**Problem description:** Condense the paragraph starting "To be eligible for this list" in the 2015 Dodgers all-prospect team text below into a short bulleted list of its main points.

··· Selected passage

2015 Dodgers All-Prospect Team

The Dodgers’ farm system is really strong, and this team should reflect that. There were a lot of strong performers in 2015. Some guys took steps forward, some took steps back and some are on the cusp of being the next wave of good prospects.

I’ve done this since 2012, and here are the past teams:

To be eligible for this list, a player must have been prospect-eligible for the 2015 season. Ages are the age-season of the player, not their actual age. This team is based on 2015 minor-league performance and not necessarily a reflection of where they rank within the system. Age and competition level is also taken into account.

 

2015 Los Angeles Dodgers All-Prospect Team

 

Catcher: Austin Barnes, 25, Triple-A Oklahoma City/Los Angeles
.315/.389/.479, 9 HR, 42 RBI, 17 2B, 10.4 BB% (MiLB only)
– Before the season, I’d have bet many dollars this would have been Julian Leon, but he struggled mightily in the Midwest League. Instead, Barnes had a great offensive season with OKC and is even enjoying a cup of coffee in Los Angeles. He was a PCL All-Star, is clearly the best catching prospect in the system and had the best season of any catcher in the system. If he were a couple years younger, he could be a fringe Top-100 prospect.
Second team: Kyle Farmer, 24, High-A Rancho Cucamonga/Double-A Tulsa

First base: Cody Bellinger, 19, High-A Rancho Cucamonga
.264/.336/.538, 30 HR, 103 RBI, 33 2B, 9.5% BB rate
– My minor league player of the year, Bellinger showed tremendous power in his first taste of full-season ball. Sure, it was the California League, but he has the tools that could (should) translate as he progresses through the system. He was a Cal League All-Star and won the Cal League Championship MVP award. I’m excited to see what he can do in Double-A.

······
··· Supplied material

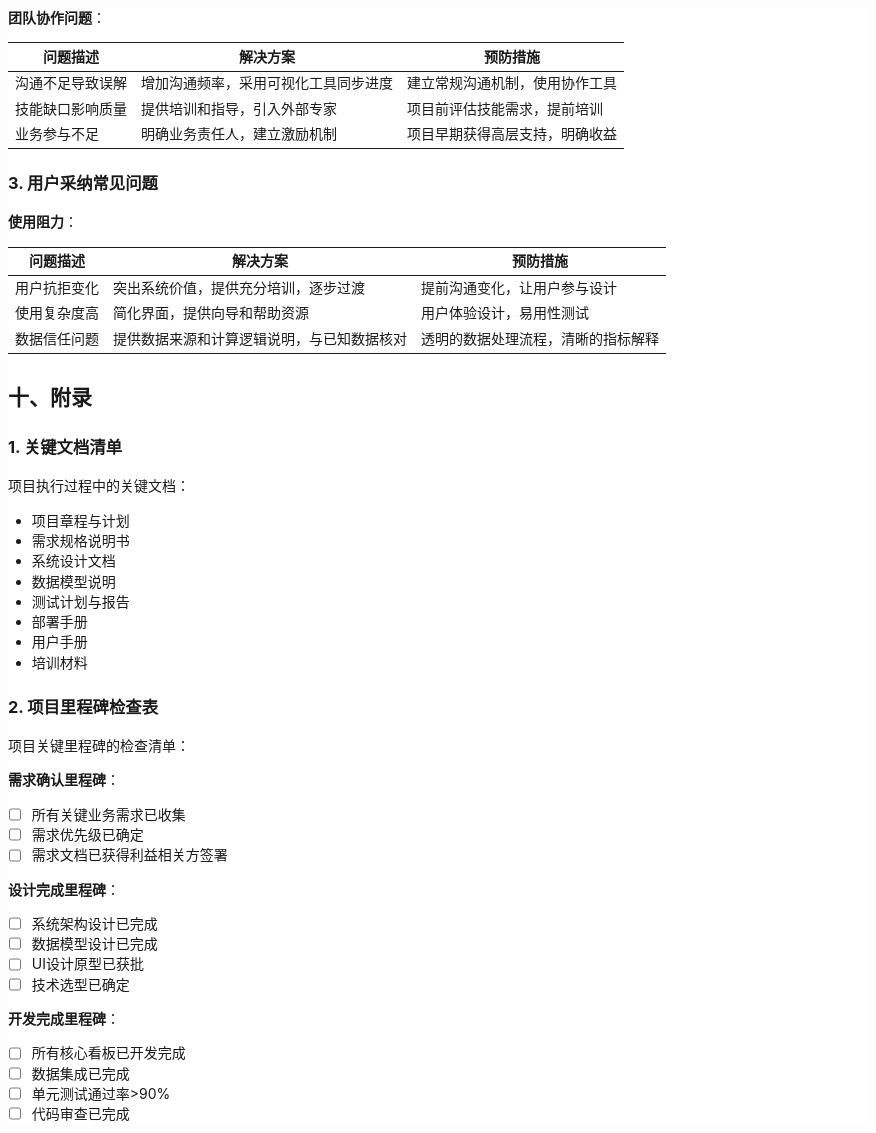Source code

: **团队协作问题**：

| 问题描述 | 解决方案 | 预防措施 |
|---------|---------|---------|
| 沟通不足导致误解 | 增加沟通频率，采用可视化工具同步进度 | 建立常规沟通机制，使用协作工具 |
| 技能缺口影响质量 | 提供培训和指导，引入外部专家 | 项目前评估技能需求，提前培训 |
| 业务参与不足 | 明确业务责任人，建立激励机制 | 项目早期获得高层支持，明确收益 |

### 3. 用户采纳常见问题

**使用阻力**：

| 问题描述 | 解决方案 | 预防措施 |
|---------|---------|---------|
| 用户抗拒变化 | 突出系统价值，提供充分培训，逐步过渡 | 提前沟通变化，让用户参与设计 |
| 使用复杂度高 | 简化界面，提供向导和帮助资源 | 用户体验设计，易用性测试 |
| 数据信任问题 | 提供数据来源和计算逻辑说明，与已知数据核对 | 透明的数据处理流程，清晰的指标解释 |

## 十、附录

### 1. 关键文档清单

项目执行过程中的关键文档：

- 项目章程与计划
- 需求规格说明书
- 系统设计文档
- 数据模型说明
- 测试计划与报告
- 部署手册
- 用户手册
- 培训材料

### 2. 项目里程碑检查表

项目关键里程碑的检查清单：

**需求确认里程碑**：
- [ ] 所有关键业务需求已收集
- [ ] 需求优先级已确定
- [ ] 需求文档已获得利益相关方签署

**设计完成里程碑**：
- [ ] 系统架构设计已完成
- [ ] 数据模型设计已完成
- [ ] UI设计原型已获批
- [ ] 技术选型已确定

**开发完成里程碑**：
- [ ] 所有核心看板已开发完成
- [ ] 数据集成已完成
- [ ] 单元测试通过率>90%
- [ ] 代码审查已完成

······

**Task solution:**
- Only players who were prospect-eligible for the 2015 season qualify.
- Ages given are age-seasons, not actual ages.
- Selections rest on 2015 minor-league performance, not necessarily on ranking within the system.
- Age and level of competition are also considered.